Whan heads to Spain in bid to create LPGA-LET partnership

Getty Images

NAPLES, Fla. – LPGA commissioner Mike Whan is flying to Spain this weekend in a bid to close the deal on a merger with the Ladies European Tour.

The LPGA’s and LET’s board of directors have each agreed to pursue a partnership, but the final say rests with LET players.

“The LET, no different from the LPGA, is run by its players,” Whan said. So, the players will get the final vote on that.”

Whan will meet with LET players on Tuesday.

“It's literally a 50-50 joint venture that we're proposing,” Whan said. “Six members of a board from our side and six members of a board from their side. And all proceeds stay in Europe.”

Whan is proposing a pathway to help players make their way from the LET to the LPGA, but he said that access, in the beginning, would be limited to the LPGA’s Q-Series, the final stage of the tour’s Q-School. That pathway could evolve into direct access, similar to the Symetra Tour, where the LET’s top money winners earn LPGA tour cards.

2020 LPGA schedule features record purse

LPGA pros will play for a record $75.1 million next year. The 2020 schedule, released Friday, features 33 official events, plus the UL International Crown.

“I think the responsibility is on us first – meaning us, the suits – to create a schedule that's significant enough, with a significant amount of playing opportunities, and you have to beat enough players to show yourself worthy of direct access,” Whan said. “But I think in the short-term, if you can make it to Q-Series, you've probably got a 50-50 shot. I don't know if those are the exact odds of Q-Series, but it's probably close.”

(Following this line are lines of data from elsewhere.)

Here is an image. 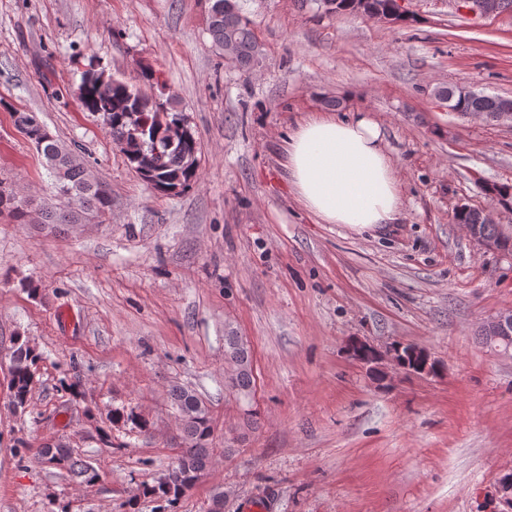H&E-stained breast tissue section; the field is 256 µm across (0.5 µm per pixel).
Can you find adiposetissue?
<instances>
[{
  "label": "adipose tissue",
  "mask_w": 512,
  "mask_h": 512,
  "mask_svg": "<svg viewBox=\"0 0 512 512\" xmlns=\"http://www.w3.org/2000/svg\"><path fill=\"white\" fill-rule=\"evenodd\" d=\"M284 152L298 202L322 223L364 231L397 220L399 187L381 128L367 114L310 116L289 133Z\"/></svg>",
  "instance_id": "obj_1"
}]
</instances>
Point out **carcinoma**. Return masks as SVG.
Segmentation results:
<instances>
[{
    "label": "carcinoma",
    "instance_id": "1",
    "mask_svg": "<svg viewBox=\"0 0 512 512\" xmlns=\"http://www.w3.org/2000/svg\"><path fill=\"white\" fill-rule=\"evenodd\" d=\"M228 0H208L207 33L212 47L220 52L224 40L232 38L237 45V64L251 70L260 61L262 51L250 19L243 13L239 2L234 8L226 7ZM141 78L148 86L159 89V94H147L127 83L95 69L83 73L77 89L78 99L84 109L105 120L113 143L120 148L130 167L151 188L165 192L167 187H178L184 192L199 177L198 138L172 143L168 131L173 124L185 119L183 112L174 106V94L165 93L159 73L152 68L141 71ZM435 95L448 101V108L461 114L481 113L487 117L496 112L512 111V99L485 96L473 91H463L458 86H440ZM15 124L35 125L37 153L51 181L54 202L41 209L45 224H79L87 215L100 220L110 211V190L101 182L91 181L85 168L69 159L70 149L62 144L33 112H14ZM7 213L16 224L29 223V210L16 198L14 191L4 187L0 179V213ZM459 224H481L486 238L498 245L508 246L511 236L501 232L499 225L484 223L479 211L466 208L455 212ZM402 358L413 371L424 368L414 356L424 349L413 344L396 343ZM224 357L232 365L227 377L228 388L243 397L250 395L253 385L252 357L242 337L230 330L224 336ZM39 354L21 336L12 339L10 354L11 377L8 389L12 403L25 409ZM171 398L181 421L184 448L171 472L156 486L143 490V494L173 505L198 480L210 462L213 439L212 418L208 407L190 390L175 388ZM50 454L55 468L82 483H93L99 473L87 462L73 456L66 444L58 441L38 449L36 458Z\"/></svg>",
    "mask_w": 512,
    "mask_h": 512
}]
</instances>
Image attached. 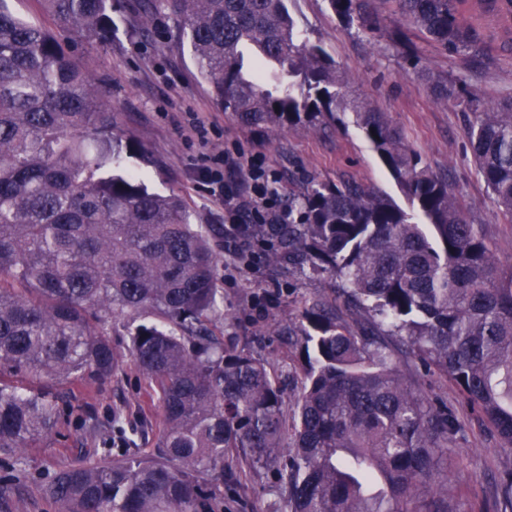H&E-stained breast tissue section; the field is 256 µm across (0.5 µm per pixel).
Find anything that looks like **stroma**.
<instances>
[{
    "label": "stroma",
    "instance_id": "obj_1",
    "mask_svg": "<svg viewBox=\"0 0 512 512\" xmlns=\"http://www.w3.org/2000/svg\"><path fill=\"white\" fill-rule=\"evenodd\" d=\"M20 18L54 31L75 60L101 80L121 127L146 146L158 167H141L146 183L157 192L179 194L201 224L229 227L224 204L200 178L204 156L236 148L262 154L279 180L281 193H303L309 181L341 184L347 180L391 196L399 191L369 143L355 128L303 127L280 132L250 126L215 101L202 80L188 44L176 39V23L168 9L142 15L137 0H112L116 22L111 41L87 44L57 29L42 0H8ZM303 36L320 44L335 61L348 93L384 113L404 142L440 178L468 213L484 225L496 263L512 267V216L503 213L481 180L470 152L467 128L475 119L470 99L490 104L512 96V29L498 27L495 13L466 14L475 30L469 49L450 52L425 39L394 6L373 0L370 31L345 29L326 0H288ZM413 43L419 69L408 68L402 52ZM447 76L454 92L436 100L429 73ZM205 125L203 136L189 129L190 116ZM252 256L242 262L224 256L217 266L221 314L211 329L225 345L267 363L272 373L299 372V347L280 330L296 322L306 300L338 298L334 278L289 265L272 268L262 245L251 242ZM399 374L430 399L451 404L464 427L452 452L453 472L463 512H493L498 467L512 462L479 412L454 384L418 359L395 355ZM72 414L60 436L37 442L25 453V475L9 512H57L43 486L59 467L74 461L79 449L94 445L90 429L111 431L115 447L150 452L162 427L149 382L132 360L111 381L73 386ZM227 512H284L276 468L247 474L225 487Z\"/></svg>",
    "mask_w": 512,
    "mask_h": 512
}]
</instances>
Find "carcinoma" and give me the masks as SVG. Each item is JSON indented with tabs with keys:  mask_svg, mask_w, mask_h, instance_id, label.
Instances as JSON below:
<instances>
[{
	"mask_svg": "<svg viewBox=\"0 0 512 512\" xmlns=\"http://www.w3.org/2000/svg\"><path fill=\"white\" fill-rule=\"evenodd\" d=\"M348 29L367 27L363 0H327ZM425 38L464 51L461 0H395ZM56 24L88 43L112 38V0H43ZM202 79L247 125L313 130L350 113L409 201L357 182H312L288 194V223L220 233L184 199L148 188L128 161L154 163L119 127L106 91L47 29L0 0V503L16 493L24 450L59 433L65 387L121 370L112 319L132 316L128 352L154 384L163 430L156 453L77 459L46 495L61 512H224V457L248 470L277 463L288 512H459L448 450L454 410L405 384L395 337L449 378L512 449V269L469 221L384 114L342 91L336 63L302 38L285 0H165ZM478 173L512 215V97L467 131ZM310 266L340 281L366 315L361 333L314 298L296 323L300 389L284 444L278 377L224 347L219 256ZM497 512H512V467Z\"/></svg>",
	"mask_w": 512,
	"mask_h": 512,
	"instance_id": "1",
	"label": "carcinoma"
}]
</instances>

Whan said he envisions the LET offering the best of both worlds for players over there.

“We need to provide the season-long qualifier,” Whan said. “I also think, different from Symetra, I view the LET as a tour that people can probably go and play for life, if we build that tour the way we can build it.”

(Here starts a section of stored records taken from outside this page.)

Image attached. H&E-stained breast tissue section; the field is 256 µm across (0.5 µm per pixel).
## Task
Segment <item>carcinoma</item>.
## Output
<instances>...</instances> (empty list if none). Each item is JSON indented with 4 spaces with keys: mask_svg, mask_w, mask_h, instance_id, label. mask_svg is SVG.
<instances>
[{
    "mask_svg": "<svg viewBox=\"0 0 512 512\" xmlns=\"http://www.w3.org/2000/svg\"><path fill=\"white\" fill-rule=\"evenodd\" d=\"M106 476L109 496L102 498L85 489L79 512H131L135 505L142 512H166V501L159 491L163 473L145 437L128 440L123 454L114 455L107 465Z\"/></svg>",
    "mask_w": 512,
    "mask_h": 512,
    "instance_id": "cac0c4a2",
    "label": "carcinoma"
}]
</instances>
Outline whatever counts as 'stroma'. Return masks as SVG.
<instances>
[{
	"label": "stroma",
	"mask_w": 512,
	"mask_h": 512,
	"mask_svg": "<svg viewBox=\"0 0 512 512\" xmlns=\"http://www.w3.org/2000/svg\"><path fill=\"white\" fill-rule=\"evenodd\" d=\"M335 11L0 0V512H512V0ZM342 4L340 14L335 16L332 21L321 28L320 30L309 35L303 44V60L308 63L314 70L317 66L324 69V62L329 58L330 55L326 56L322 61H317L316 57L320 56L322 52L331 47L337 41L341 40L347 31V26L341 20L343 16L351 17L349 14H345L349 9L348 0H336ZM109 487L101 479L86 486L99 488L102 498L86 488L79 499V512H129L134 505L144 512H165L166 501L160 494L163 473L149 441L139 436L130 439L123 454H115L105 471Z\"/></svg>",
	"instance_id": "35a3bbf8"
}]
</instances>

What’s really in this for the LPGA?

Whan said: “The way I said it to my board is,'If you read the mission of the LPGA, it's to provide women the opportunity to pursue their dreams in the game of golf, period That's the whole statement. As I said to our board, I don't see a boundary or a fence around that statement. It doesn't say in America, doesn't say in North America, doesn't say in countries where you think the opportunity is greatest.

“So, I said I think we should do this because we can. We really can. And I think it's our responsibility. Our founders would have done it if they would have had this ability. So, why shouldn't we?”

Whan said he sees an LET pathway to the LPGA helping to grow golf globally.

“By providing a pathway, we engage country federations throughout Europe who have money to spend on women's sport,” Whan said. “But they need to make sure that path can lead to Olympic athletes and people that can live on the top of the Rolex world rankings. And they know that path to the LPGA is required to do that.”